(TASK TO COMPLETE) Read through the entries below and copy each line where "What" turns up.

(EXTRACTED MATERIAL)
⁂
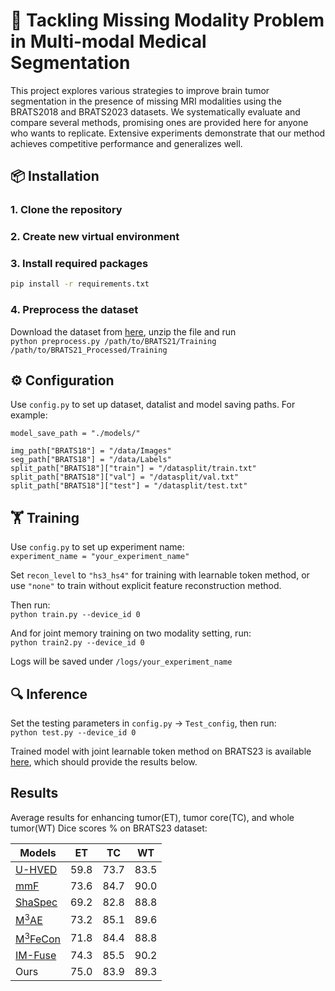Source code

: # 🧠 Tackling Missing Modality Problem in Multi-modal Medical Segmentation

This project explores various strategies to improve brain tumor segmentation in the presence of missing MRI modalities using the BRATS2018 and BRATS2023 datasets. We systematically evaluate and compare several methods, promising ones are provided here for anyone who wants to replicate. Extensive experiments demonstrate that our method achieves competitive performance and generalizes well.  

## 📦 Installation

### 1. Clone the repository
### 2. Create new virtual environment
### 3. Install required packages
```bash
pip install -r requirements.txt
```
### 4. Preprocess the dataset
Download the dataset from [here](https://www.synapse.org/Synapse:syn51156910/wiki/622351), unzip the file and run  
`python preprocess.py /path/to/BRATS21/Training /path/to/BRATS21_Processed/Training`

## ⚙️ Configuration  
Use `config.py` to set up dataset, datalist and model saving paths. For example:  

`model_save_path = "./models/"`  

`img_path["BRATS18"] = "/data/Images" `  
`seg_path["BRATS18"] = "/data/Labels" `  
`split_path["BRATS18"]["train"] = "/datasplit/train.txt"`  
`split_path["BRATS18"]["val"] = "/datasplit/val.txt"`  
`split_path["BRATS18"]["test"] = "/datasplit/test.txt"`  

## 🏋️ Training  

Use `config.py` to set up experiment name:  
`experiment_name = "your_experiment_name"`  

Set `recon_level` to `"hs3_hs4"` for training with learnable token method, or use `"none"` to train without explicit feature reconstruction method.  

Then run:  
`python train.py --device_id 0`  

And for joint memory training on two modality setting, run:  
`python train2.py --device_id 0`  

Logs will be saved under `/logs/your_experiment_name`  


## 🔍 Inference  
Set the testing parameters in `config.py` -> `Test_config`, then run:  
`python test.py --device_id 0`  

Trained model with joint learnable token method on BRATS23 is available [here](https://drive.google.com/file/d/1KfxlzcXKbO3JwMgl_CKhe3mtTm6mLzHM/view?usp=sharing), which should provide the results below.

## Results

Average results for enhancing tumor(ET), tumor core(TC), and whole tumor(WT) Dice scores % on BRATS23 dataset:

| Models            | ET       | TC       | WT       |
|-------------------|----------|----------|----------|
| [U-HVED](https://arxiv.org/abs/1907.11150)           | 59.8     | 73.7     | 83.5     |
| [mmF](https://arxiv.org/abs/2206.02425)             | 73.6     | 84.7     | 90.0     |
| [ShaSpec](https://arxiv.org/abs/2307.14126)           | 69.2     | 82.8     | 88.8     |
| [M<sup>3</sup>AE](https://arxiv.org/abs/2303.05302)    | 73.2     | 85.1     | 89.6     |
| [M<sup>3</sup>FeCon](https://papers.miccai.org/miccai-2024/520-Paper0067.html) | 71.8     | 84.4     | 88.8     |
| [IM-Fuse](https://github.com/AImageLab-zip/IM-Fuse/tree/main?tab=readme-ov-file)            | 74.3     | 85.5     | 90.2     |
| Ours             | 75.0     | 83.9     | 89.3     |

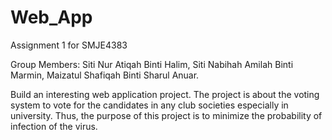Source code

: # Web_App
Assignment 1 for SMJE4383

Group Members:
Siti Nur Atiqah Binti Halim,
Siti Nabihah Amilah Binti Marmin,
Maizatul Shafiqah Binti Sharul Anuar.


Build an interesting web application project. The project is about the voting system to vote for the candidates in any club societies especially in university. Thus, the purpose of this project is to minimize the probability of infection of the virus. 

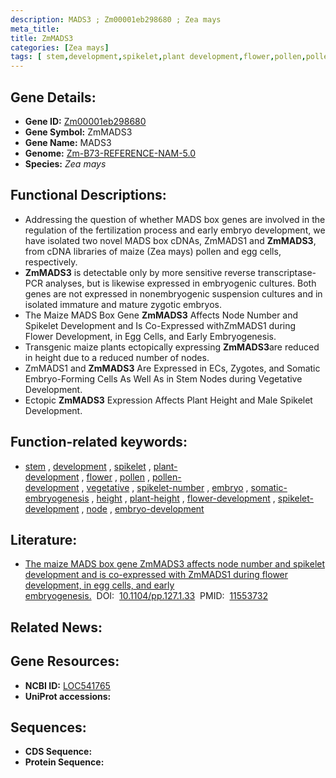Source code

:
 ```yaml
---
description: MADS3 ; Zm00001eb298680 ; Zea mays
meta_title:
title: ZmMADS3
categories: [Zea mays]
tags: [ stem,development,spikelet,plant development,flower,pollen,pollen development,vegetative,spikelet number,embryo,somatic embryogenesis,height,plant height,flower development,spikelet development,node,embryo development ]
---
```


## Gene Details:
- **Gene ID:**	[Zm00001eb298680](https://www.maizegdb.org/gene_center/gene/Zm00001eb298680)
- **Gene Symbol:** ZmMADS3
- **Gene Name:** MADS3
- **Genome:** [Zm-B73-REFERENCE-NAM-5.0](https://www.maizegdb.org/genome/assembly/Zm-B73-REFERENCE-NAM-5.0)
- **Species:** *Zea mays*

## Functional Descriptions:
   - Addressing the question of whether MADS box genes are involved in the regulation of the fertilization process and early embryo development, we have isolated two novel MADS box cDNAs, ZmMADS1 and **ZmMADS3**, from cDNA libraries of maize (Zea mays) pollen and egg cells, respectively.
   - **ZmMADS3** is detectable only by more sensitive reverse transcriptase-PCR analyses, but is likewise expressed in embryogenic cultures. Both genes are not expressed in nonembryogenic suspension cultures and in isolated immature and mature zygotic embryos.
   - The Maize MADS Box Gene **ZmMADS3** Affects Node Number and Spikelet Development and Is Co-Expressed withZmMADS1 during Flower Development, in Egg Cells, and Early Embryogenesis.
   - Transgenic maize plants ectopically expressing **ZmMADS3**are reduced in height due to a reduced number of nodes.
   - ZmMADS1 and **ZmMADS3** Are Expressed in ECs, Zygotes, and Somatic Embryo-Forming Cells As Well As in Stem Nodes during Vegetative Development.
   - Ectopic **ZmMADS3** Expression Affects Plant Height and Male Spikelet Development.

## Function-related keywords:
- [stem](/tags/stem/)&nbsp;,&nbsp;[development](/tags/development/)&nbsp;,&nbsp;[spikelet](/tags/spikelet/)&nbsp;,&nbsp;[plant-development](/tags/plant-development/)&nbsp;,&nbsp;[flower](/tags/flower/)&nbsp;,&nbsp;[pollen](/tags/pollen/)&nbsp;,&nbsp;[pollen-development](/tags/pollen-development/)&nbsp;,&nbsp;[vegetative](/tags/vegetative/)&nbsp;,&nbsp;[spikelet-number](/tags/spikelet-number/)&nbsp;,&nbsp;[embryo](/tags/embryo/)&nbsp;,&nbsp;[somatic-embryogenesis](/tags/somatic-embryogenesis/)&nbsp;,&nbsp;[height](/tags/height/)&nbsp;,&nbsp;[plant-height](/tags/plant-height/)&nbsp;,&nbsp;[flower-development](/tags/flower-development/)&nbsp;,&nbsp;[spikelet-development](/tags/spikelet-development/)&nbsp;,&nbsp;[node](/tags/node/)&nbsp;,&nbsp;[embryo-development](/tags/embryo-development/)

## Literature:
   - [The maize MADS box gene ZmMADS3 affects node number and spikelet development and is co-expressed with ZmMADS1 during flower development, in egg cells, and early embryogenesis.]( https://academic.oup.com/plphys/article/127/1/33/6103268)&nbsp;&nbsp;DOI:&nbsp;&nbsp;[10.1104/pp.127.1.33](https://academic.oup.com/plphys/article/127/1/33/6103268)&nbsp;&nbsp;PMID:&nbsp;&nbsp;[11553732](https://pubmed.ncbi.nlm.nih.gov/11553732/)

## Related News:

## Gene Resources:
- **NCBI ID:** [LOC541765](https://www.ncbi.nlm.nih.gov/gene/?term=LOC541765)
- **UniProt accessions:** [](https://www.uniprot.org/uniprotkb//entry)



## Sequences:
- **CDS Sequence:**
- **Protein Sequence:**
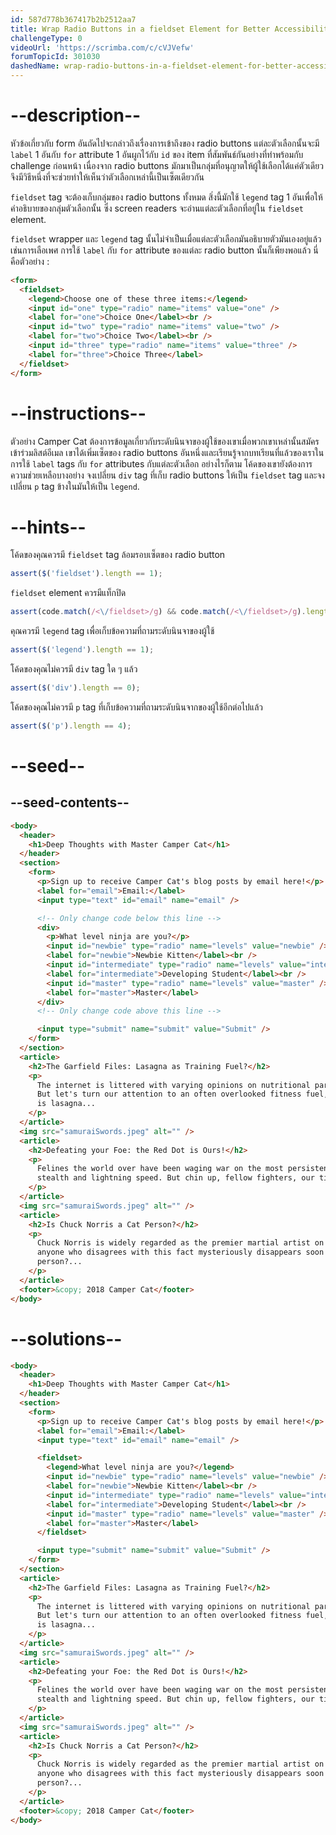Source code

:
 ```yaml
---
id: 587d778b367417b2b2512aa7
title: Wrap Radio Buttons in a fieldset Element for Better Accessibility
challengeType: 0
videoUrl: 'https://scrimba.com/c/cVJVefw'
forumTopicId: 301030
dashedName: wrap-radio-buttons-in-a-fieldset-element-for-better-accessibility
---
```


# --description--

หัวข้อเกี่ยวกับ form อันถัดไปจะกล่าวถึงเรื่องการเข้าถึงของ radio buttons
แต่ละตัวเลือกนั้นจะมี `label` 1 อันกับ `for` attribute 1 อันผูกไว้กับ `id` ของ item ที่สัมพันธ์กันอย่างที่ทำพร้อมกับ challenge ก่อนหน้า
เนื่องจาก radio buttons มักมาเป็นกลุ่มที่อนุญาตให้ผู้ใช้เลือกได้แค่ตัวเดียว จึงมีวิธีหนึ่งที่จะช่วยทำให้เห็นว่าตัวเลือกเหล่านี้เป็นเซ็ตเดียวกัน

`fieldset` tag จะต้องเก็บกลุ่มของ radio buttons ทั้งหมด
สิ่งนี้มักใช้ `legend` tag 1 อันเพื่อให้คำอธิบายของกลุ่มตัวเลือกนั้น ซึ่ง screen readers จะอ่านแต่ละตัวเลือกที่อยู่ใน `fieldset` element.

`fieldset` wrapper และ `legend` tag นั้นไม่จำเป็นเมื่อแต่ละตัวเลือกมันอธิบายตัวมันเองอยู่แล้ว เช่นการเลือเพศ การใช้ `label` กับ `for` attribute ของแต่ละ radio button นั้นก็เพียงพอแล้ว
นี่คือตัวอย่าง :

```html
<form>
  <fieldset>
    <legend>Choose one of these three items:</legend>
    <input id="one" type="radio" name="items" value="one" />
    <label for="one">Choice One</label><br />
    <input id="two" type="radio" name="items" value="two" />
    <label for="two">Choice Two</label><br />
    <input id="three" type="radio" name="items" value="three" />
    <label for="three">Choice Three</label>
  </fieldset>
</form>
```

# --instructions--

ตัวอย่าง Camper Cat ต้องการข้อมูลเกี่ยวกับระดับนินจาของผู้ใช้ของเขาเมื่อพวกเขาเหล่านั้นสมัครเข้าร่วมลิสต์อีเมล
เขาได้เพิ่มเซ็ตของ radio buttons อันหนึ่งและเรียนรู้จากบทเรียนที่แล้วของเราในการใช้ `label` tags กับ `for` attributes กับแต่ละตัวเลือก
อย่างไรก็ตาม โค้ดของเขายังต้องการความช่วยเหลือบางอย่าง
จงเปลี่ยน `div` tag ที่เก็บ radio buttons ให้เป็น `fieldset` tag และจงเปลี่ยน `p` tag ข้างในมันให้เป็น `legend`.

# --hints--

โค้ดของคุณควรมี `fieldset` tag ล้อมรอบเซ็ตของ radio button

```js
assert($('fieldset').length == 1);
```

`fieldset` element ควรมีแท็กปิด

```js
assert(code.match(/<\/fieldset>/g) && code.match(/<\/fieldset>/g).length === code.match(/<fieldset>/g).length);
```

คุณควรมี `legend` tag เพื่อเก็บข้อความที่ถามระดับนินจาของผู้ใช้

```js
assert($('legend').length == 1);
```

โค้ดของคุณไม่ควรมี `div` tag ใด ๆ แล้ว

```js
assert($('div').length == 0);
```

โค้ดของคุณไม่ควรมี `p` tag ที่เก็บข้อความที่ถามระดับนินจากของผู้ใช้อีกต่อไปแล้ว

```js
assert($('p').length == 4);
```

# --seed--

## --seed-contents--

```html
<body>
  <header>
    <h1>Deep Thoughts with Master Camper Cat</h1>
  </header>
  <section>
    <form>
      <p>Sign up to receive Camper Cat's blog posts by email here!</p>
      <label for="email">Email:</label>
      <input type="text" id="email" name="email" />

      <!-- Only change code below this line -->
      <div>
        <p>What level ninja are you?</p>
        <input id="newbie" type="radio" name="levels" value="newbie" />
        <label for="newbie">Newbie Kitten</label><br />
        <input id="intermediate" type="radio" name="levels" value="intermediate" />
        <label for="intermediate">Developing Student</label><br />
        <input id="master" type="radio" name="levels" value="master" />
        <label for="master">Master</label>
      </div>
      <!-- Only change code above this line -->

      <input type="submit" name="submit" value="Submit" />
    </form>
  </section>
  <article>
    <h2>The Garfield Files: Lasagna as Training Fuel?</h2>
    <p>
      The internet is littered with varying opinions on nutritional paradigms, from catnip paleo to hairball cleanses.
      But let's turn our attention to an often overlooked fitness fuel, and examine the protein-carb-NOM trifecta that
      is lasagna...
    </p>
  </article>
  <img src="samuraiSwords.jpeg" alt="" />
  <article>
    <h2>Defeating your Foe: the Red Dot is Ours!</h2>
    <p>
      Felines the world over have been waging war on the most persistent of foes. This red nemesis combines both cunning
      stealth and lightning speed. But chin up, fellow fighters, our time for victory may soon be near...
    </p>
  </article>
  <img src="samuraiSwords.jpeg" alt="" />
  <article>
    <h2>Is Chuck Norris a Cat Person?</h2>
    <p>
      Chuck Norris is widely regarded as the premier martial artist on the planet, and it's a complete coincidence
      anyone who disagrees with this fact mysteriously disappears soon after. But the real question is, is he a cat
      person?...
    </p>
  </article>
  <footer>&copy; 2018 Camper Cat</footer>
</body>
```

# --solutions--

```html
<body>
  <header>
    <h1>Deep Thoughts with Master Camper Cat</h1>
  </header>
  <section>
    <form>
      <p>Sign up to receive Camper Cat's blog posts by email here!</p>
      <label for="email">Email:</label>
      <input type="text" id="email" name="email" />

      <fieldset>
        <legend>What level ninja are you?</legend>
        <input id="newbie" type="radio" name="levels" value="newbie" />
        <label for="newbie">Newbie Kitten</label><br />
        <input id="intermediate" type="radio" name="levels" value="intermediate" />
        <label for="intermediate">Developing Student</label><br />
        <input id="master" type="radio" name="levels" value="master" />
        <label for="master">Master</label>
      </fieldset>

      <input type="submit" name="submit" value="Submit" />
    </form>
  </section>
  <article>
    <h2>The Garfield Files: Lasagna as Training Fuel?</h2>
    <p>
      The internet is littered with varying opinions on nutritional paradigms, from catnip paleo to hairball cleanses.
      But let's turn our attention to an often overlooked fitness fuel, and examine the protein-carb-NOM trifecta that
      is lasagna...
    </p>
  </article>
  <img src="samuraiSwords.jpeg" alt="" />
  <article>
    <h2>Defeating your Foe: the Red Dot is Ours!</h2>
    <p>
      Felines the world over have been waging war on the most persistent of foes. This red nemesis combines both cunning
      stealth and lightning speed. But chin up, fellow fighters, our time for victory may soon be near...
    </p>
  </article>
  <img src="samuraiSwords.jpeg" alt="" />
  <article>
    <h2>Is Chuck Norris a Cat Person?</h2>
    <p>
      Chuck Norris is widely regarded as the premier martial artist on the planet, and it's a complete coincidence
      anyone who disagrees with this fact mysteriously disappears soon after. But the real question is, is he a cat
      person?...
    </p>
  </article>
  <footer>&copy; 2018 Camper Cat</footer>
</body>
```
⁂
(REPLY)
        <p>What level ninja are you?</p>
        <legend>What level ninja are you?</legend>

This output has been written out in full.